Huddersfield Giants players Michael Lawrence, Ashton Golding and Jordan Turner opened up to Sky Sports about their experiences of racism, and how the Black Lives Matter movement can have a lasting impact
Last Updated: 02/08/20 11:09pm
Huddersfield Giants back row Michael Lawrence says he knew when he was a boy that he faced an uphill battle to get international recognition as a black rugby league player.
Huddersfield academy graduate Lawrence, and team-mates Ashton Golding and Jordan Turner, opened up to Sky Sports in a short film about their experiences of racism and the barriers they have overcome in their bids to forge a career in the sport.
Lawrence played for England’s feeder team, England Knights, before eventually becoming a full international with Jamaica in 2019 after more than a decade as a Huddersfield player.
“I’ve been picked and played for Yorkshire when they used to have camps and I was selected for a national camp,” Lawrence told Sky Sports as he reflected on his early experiences in the sport.
“My coach at the time was black. I was still very young and I was the only black guy out of 40 players that got selected for the national camp, trying to make the England team.
“He (my coach) must have experienced it whilst he was playing himself – he was an ex-professional.
“He was like, ‘I don’t know if you know it or not but you’re going to have to work twice as hard as anyone at that camp because, I don’t know if you know it or not, but you’re black and they don’t want you in that England team.
“That’s what he told me when I was 14 years old. He was like, ‘they don’t want you there and you’re going to have to be 10 times better than anyone else that’s on that field to get in that side’.
“That’s something that has stuck with me.”
Turner: Black kids are stigmatised
Lawrence’s team-mate Jordan Turner, who also has Jamaican roots, told Sky Sports, he regularly felt like he was being stereotyped as an aspiring young rugby player.
“I always got labelled that I was lazy, and I was lethargic on the pitch when I was a kid,” Oldham-born Turner said.
“I don’t ever feel like that was the case. I always tried really, really hard but within sport, in rugby league – and I know it has happened in football because it has come out in the press – there is a stigma against young black kids or mixed race kids [in terms of] how they carry themselves.
“I had that stigma attached to me. But when people sat down with me and found out what I was about they knew that was completely wrong.”
‘You’re not bad for a black lad’
Lawrence said he sometimes wonders what life would have been like for him as a young black man growing up in Huddersfield had he not made it as a rugby league player for his hometown club.

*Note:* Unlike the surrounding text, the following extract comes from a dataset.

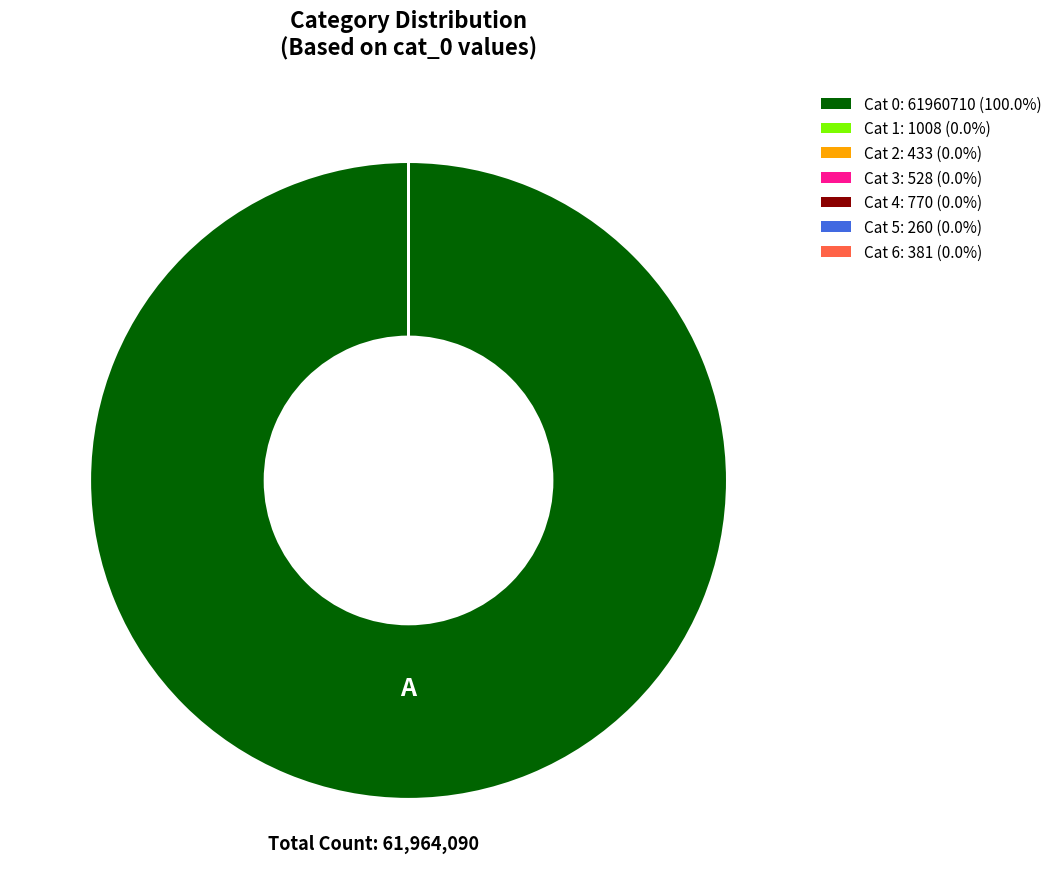

Is there any slice that represents more than half of the pie?

Yes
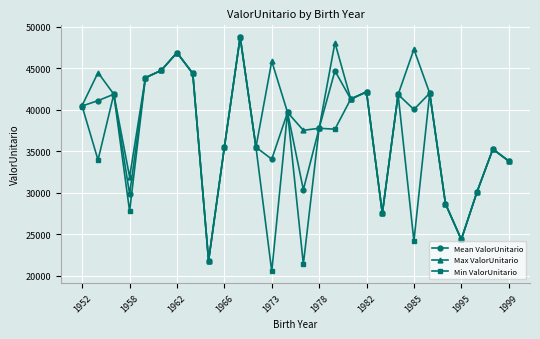

What is the average value of the Min ValorUnitario series?

35481.0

“I know a lot of the time, if I wasn’t in the position that I am in as a Super League player I would be treated a lot differently around the town by a lot of people,” Lawrence said.
“A lot of people see me as a Super League player, not just Michael, whereas if I wasn’t a Super League player I’d just be another black guy.

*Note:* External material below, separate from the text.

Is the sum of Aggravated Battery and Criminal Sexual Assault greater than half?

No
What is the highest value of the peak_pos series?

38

“The number of times I’ve heard ‘you’re not bad for a black lad’ is unbelievable. People don’t think that’s racist, but to me, I find that offensive. That’s stuff I can’t accept anymore.”
Golding: Rugby league ‘probably does have an issue’

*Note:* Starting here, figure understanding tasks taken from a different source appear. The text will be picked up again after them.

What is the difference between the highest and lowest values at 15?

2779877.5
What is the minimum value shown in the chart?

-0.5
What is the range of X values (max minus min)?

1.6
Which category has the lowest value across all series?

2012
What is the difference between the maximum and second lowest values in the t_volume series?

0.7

Lawrence’s club and international colleague Golding, who joined Huddersfield from Leeds Rhinos late last year, said he does not believe alleged racist incidents in the sport are investigated with enough vigour.
He said: “We’ve been in games before where there has been racial abuse and the game has been stopped and it’s been brought to the referee’s attention.
“They have written a report, sent it to the RFL and [then] nothing. This isn’t a stab at the RFL, this isn’t a stab at the system, this is just where we are at.
“Nothing come of it. It’s a system that does not practice what it is preaching. It is kind of flawed. It is a flawed system, so that’s where I say, yeah, rugby league probably does have an issue.”
RFL: Racist abuse allegations are taken seriously
The Rugby Football League (RFL) gave Sky Sports News the following response after watching the film.
“It’s a thought-provoking piece, and we thank Sky and the three players – Ashton, Michael and Jordan – for it,” the RFL said.
“All our responses in recent weeks and months have attempted to strike a balance – to reaffirm Rugby League’s desire to play its part in this conversation, and our abhorrence of racism or prejudice in any form – while acknowledging that as a sport we have work to do, and that actions must speak louder than words.
“We shared a refreshed vision this week, and committed to publicising actions and targets on October 1. The game as a whole – including Super League, Rugby League Cares and Rugby League World Cup 2021 – are committed to this.
“In response to Ashton Golding’s specific reference, we would strongly refute any suggestion that we do not treat allegations of racial abuse in the game seriously.
“In the case to which we think he is referring, following a community game fixture last year, an investigator was appointed, but there were inconsistencies in the evidence provided, and it was impossible to prove the language used.”
Huddersfield Giants are yet to accept an invitation to comment on the film.